Write out the lines below word for word, leaving out the pictures.
*** Block opens ***
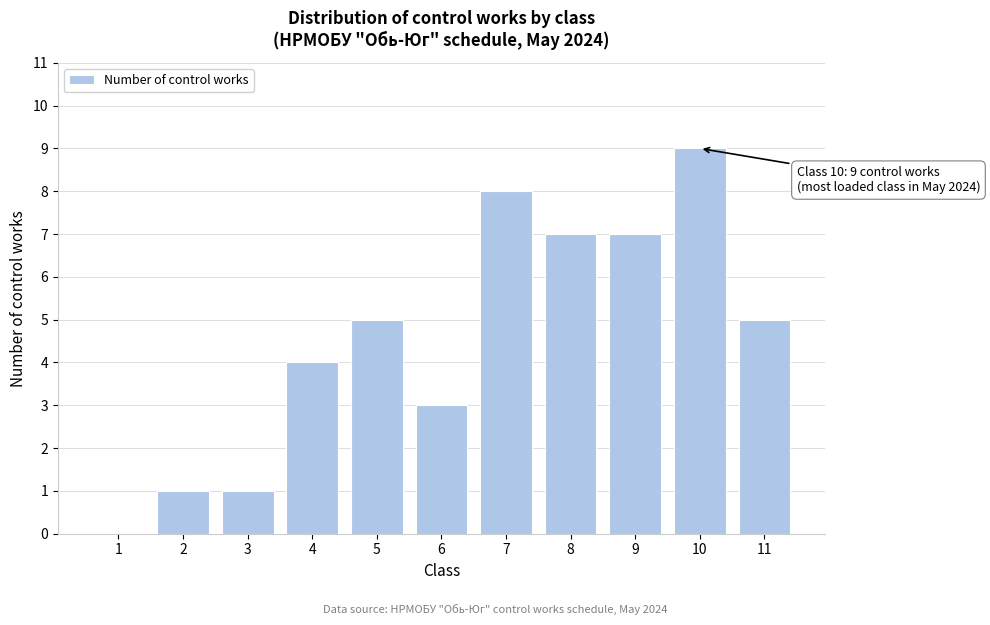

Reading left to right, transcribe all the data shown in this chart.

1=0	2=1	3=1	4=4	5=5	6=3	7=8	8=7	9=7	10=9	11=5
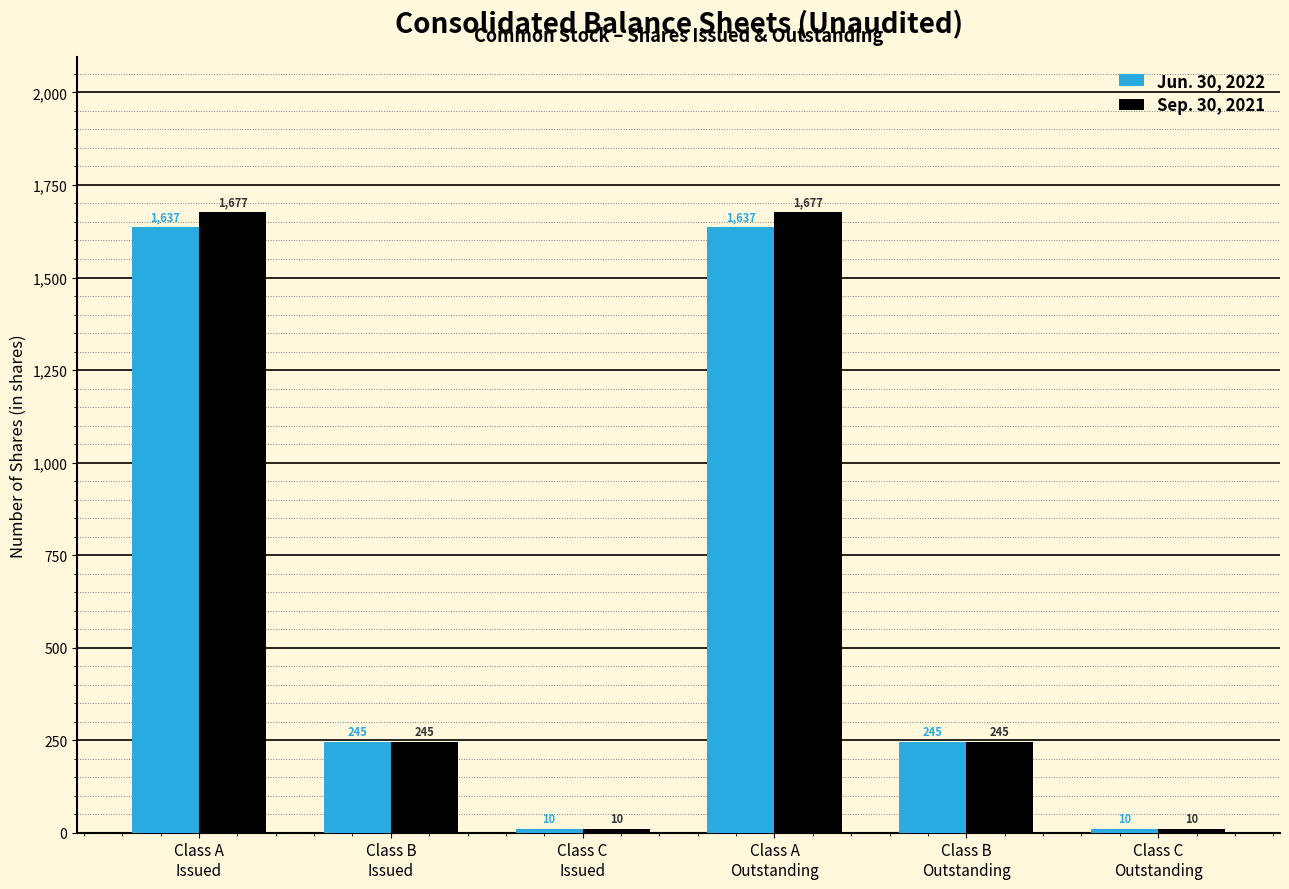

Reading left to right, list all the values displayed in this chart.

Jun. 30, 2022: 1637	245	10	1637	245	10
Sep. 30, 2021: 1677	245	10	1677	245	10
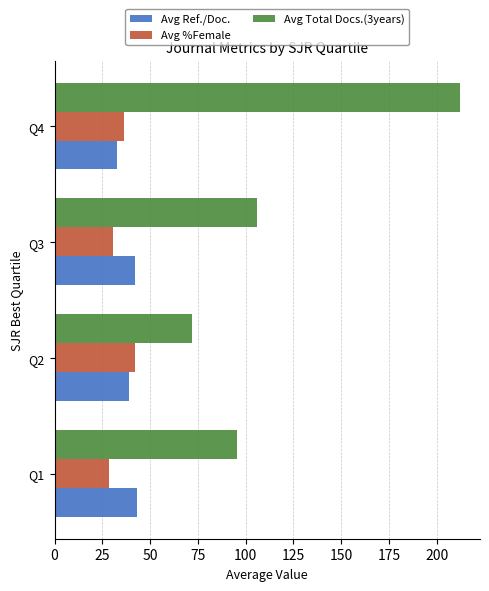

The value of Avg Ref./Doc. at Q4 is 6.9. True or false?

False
*** Block closes ***
## SOLUTION FOR THIS TASK:
Reading left to right, transcribe all the data shown in this chart.

1=0	2=1	3=1	4=4	5=5	6=3	7=8	8=7	9=7	10=9	11=5

Reading left to right, list all the values displayed in this chart.

Jun. 30, 2022: 1637	245	10	1637	245	10
Sep. 30, 2021: 1677	245	10	1677	245	10

The value of Avg Ref./Doc. at Q4 is 6.9. True or false?

False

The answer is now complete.